(Übungen zur Diagrammauswertung)
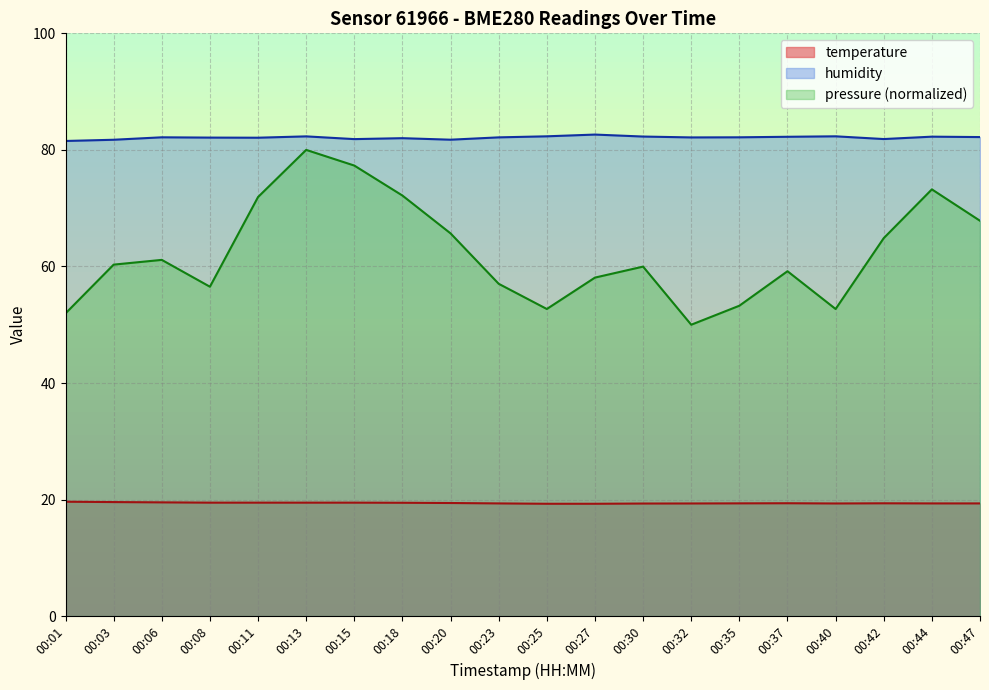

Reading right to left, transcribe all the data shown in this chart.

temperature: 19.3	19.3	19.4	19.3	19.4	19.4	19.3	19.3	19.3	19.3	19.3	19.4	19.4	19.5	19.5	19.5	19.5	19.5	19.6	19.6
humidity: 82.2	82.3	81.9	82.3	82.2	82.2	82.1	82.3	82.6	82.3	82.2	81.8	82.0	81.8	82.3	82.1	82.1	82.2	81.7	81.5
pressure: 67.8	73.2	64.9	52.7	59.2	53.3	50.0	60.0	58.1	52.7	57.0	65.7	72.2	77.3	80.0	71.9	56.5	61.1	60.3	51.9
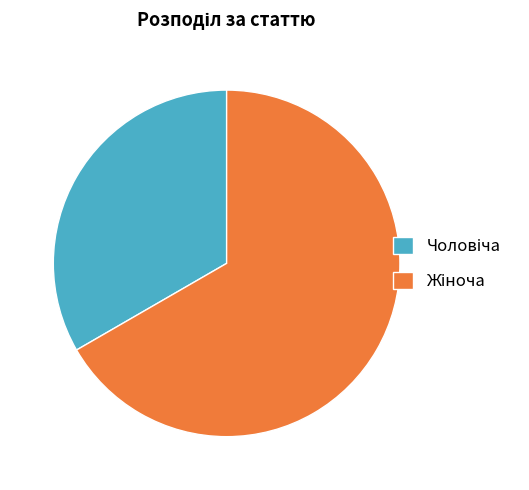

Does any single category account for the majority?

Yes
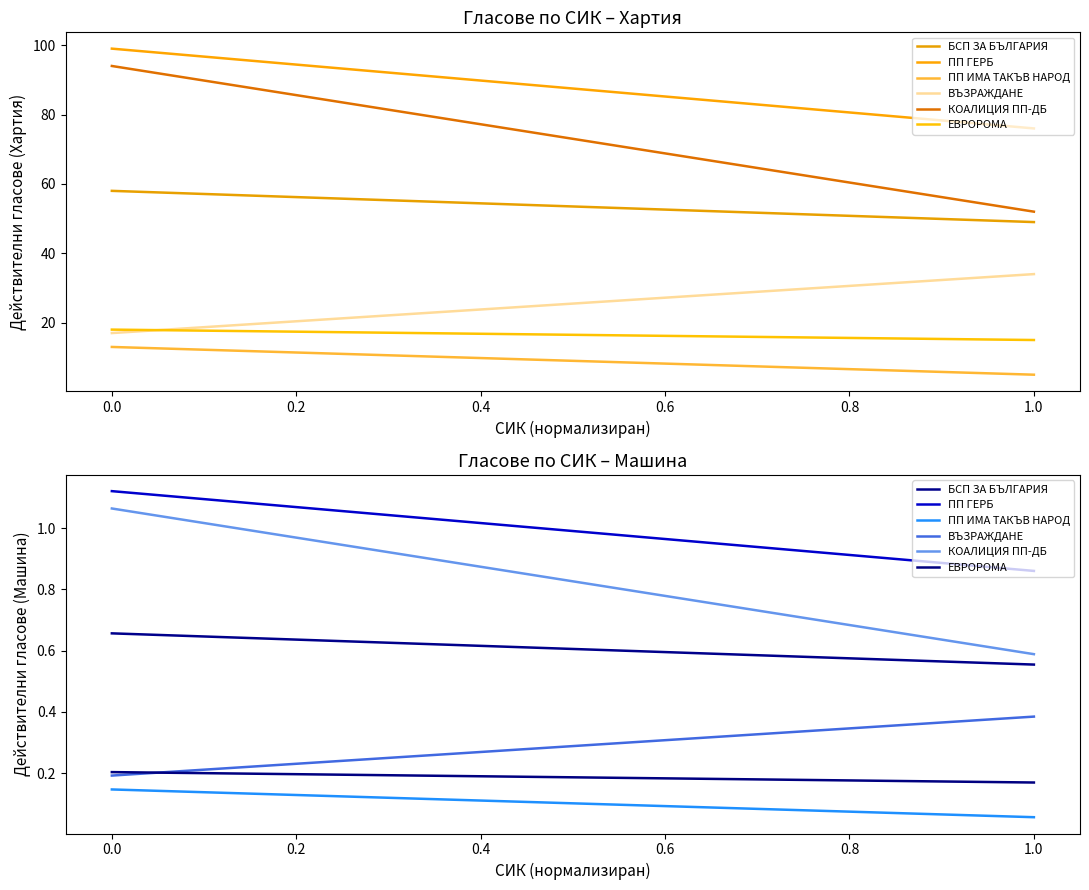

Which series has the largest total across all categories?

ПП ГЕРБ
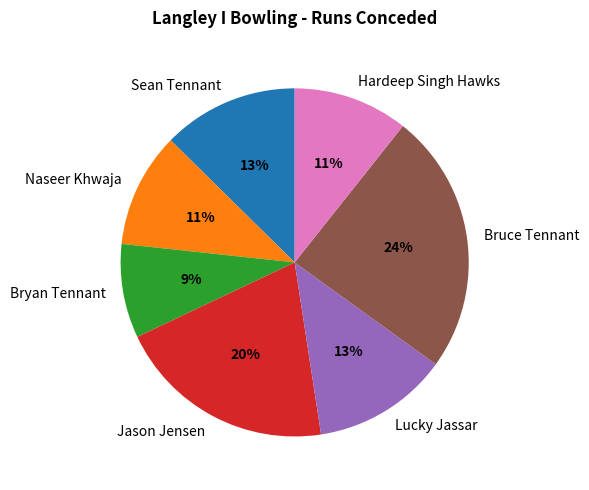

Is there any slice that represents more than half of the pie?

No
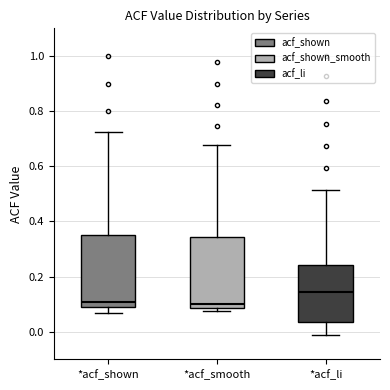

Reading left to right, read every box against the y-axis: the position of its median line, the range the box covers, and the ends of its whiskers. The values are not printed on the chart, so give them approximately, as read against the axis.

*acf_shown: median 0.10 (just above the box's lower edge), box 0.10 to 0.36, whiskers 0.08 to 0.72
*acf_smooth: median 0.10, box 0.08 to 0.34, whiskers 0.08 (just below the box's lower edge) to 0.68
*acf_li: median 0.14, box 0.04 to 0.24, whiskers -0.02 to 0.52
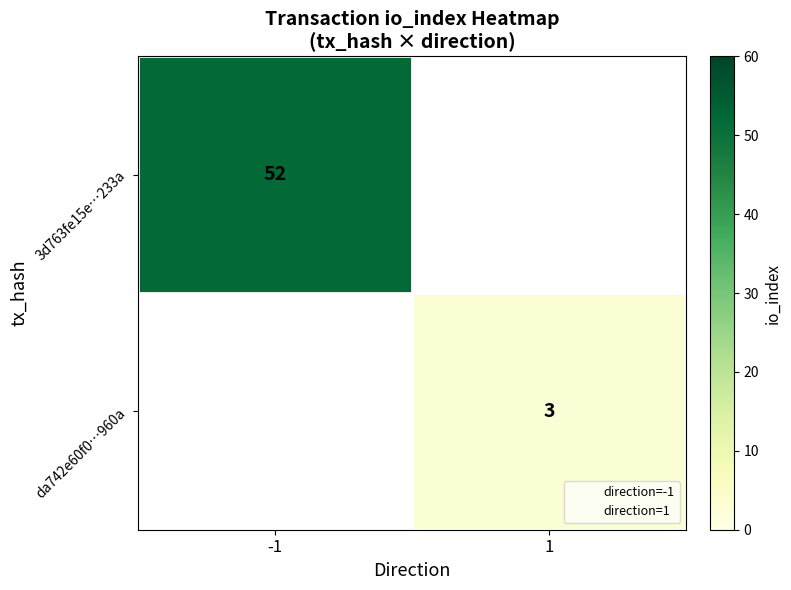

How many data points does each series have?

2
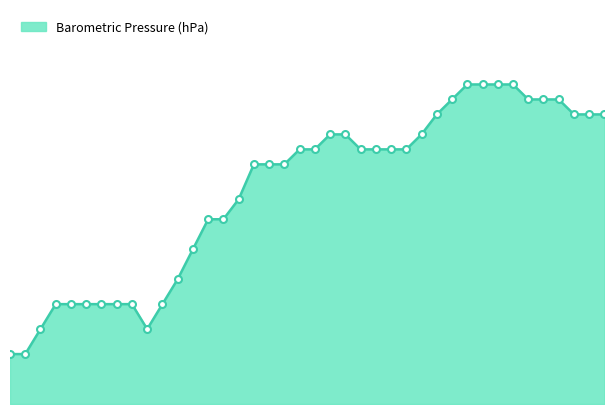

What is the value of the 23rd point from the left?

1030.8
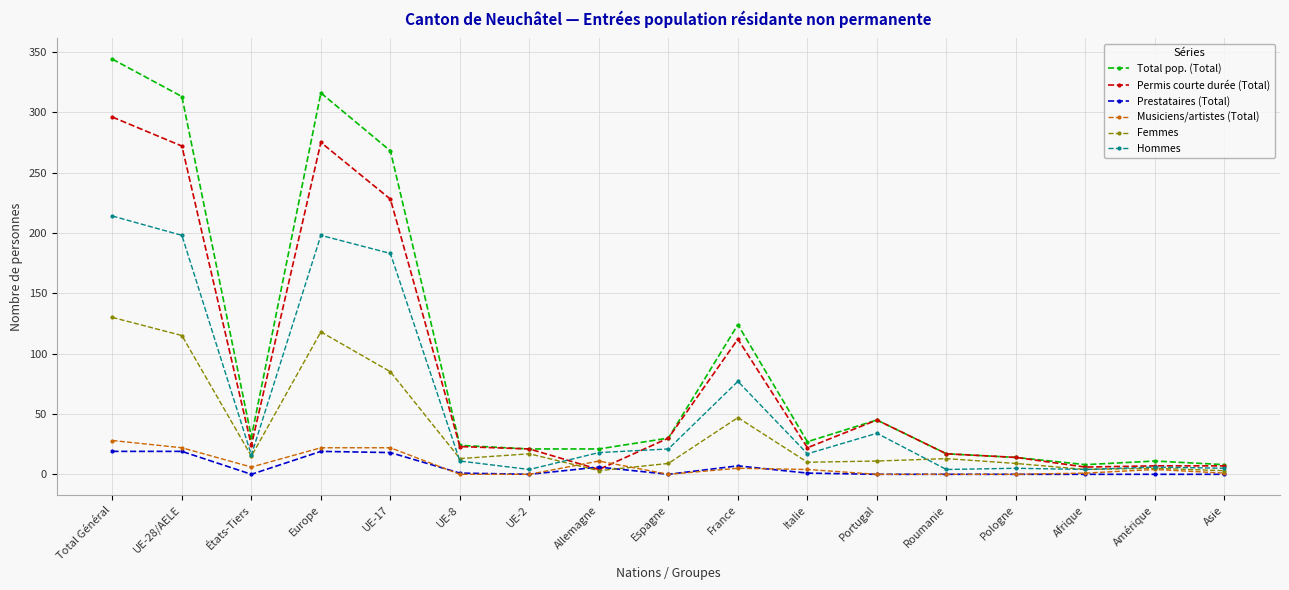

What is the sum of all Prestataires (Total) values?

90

**Aufgabenstellung**: Gib alles ab der Zeile mit „Reading left to“ bis zum Ende der Einträge als Markdown-Tabelle mit den Spalten „Nr.“ und „Zeile“ wieder. Leerzeilen und Bilder werden nicht übernommen.

**Antwortteil**:
| Nr. | Zeile |
|---|---|
| 1 | Reading left to right, read every box against the y-axis: the position of its median line, the range the box covers, and the ends of its whiskers. The values are not printed on the chart, so give them approximately, as read against the axis. |
| 2 | *acf_shown: median 0.10 (just above the box's lower edge), box 0.10 to 0.36, whiskers 0.08 to 0.72 |
| 3 | *acf_smooth: median 0.10, box 0.08 to 0.34, whiskers 0.08 (just below the box's lower edge) to 0.68 |
| 4 | *acf_li: median 0.14, box 0.04 to 0.24, whiskers -0.02 to 0.52 |
| 5 | How many data points does each series have? |
| 6 | 2 |
| 7 | What is the value of the 23rd point from the left? |
| 8 | 1030.8 |
| 9 | What is the sum of all Prestataires (Total) values? |
| 10 | 90 |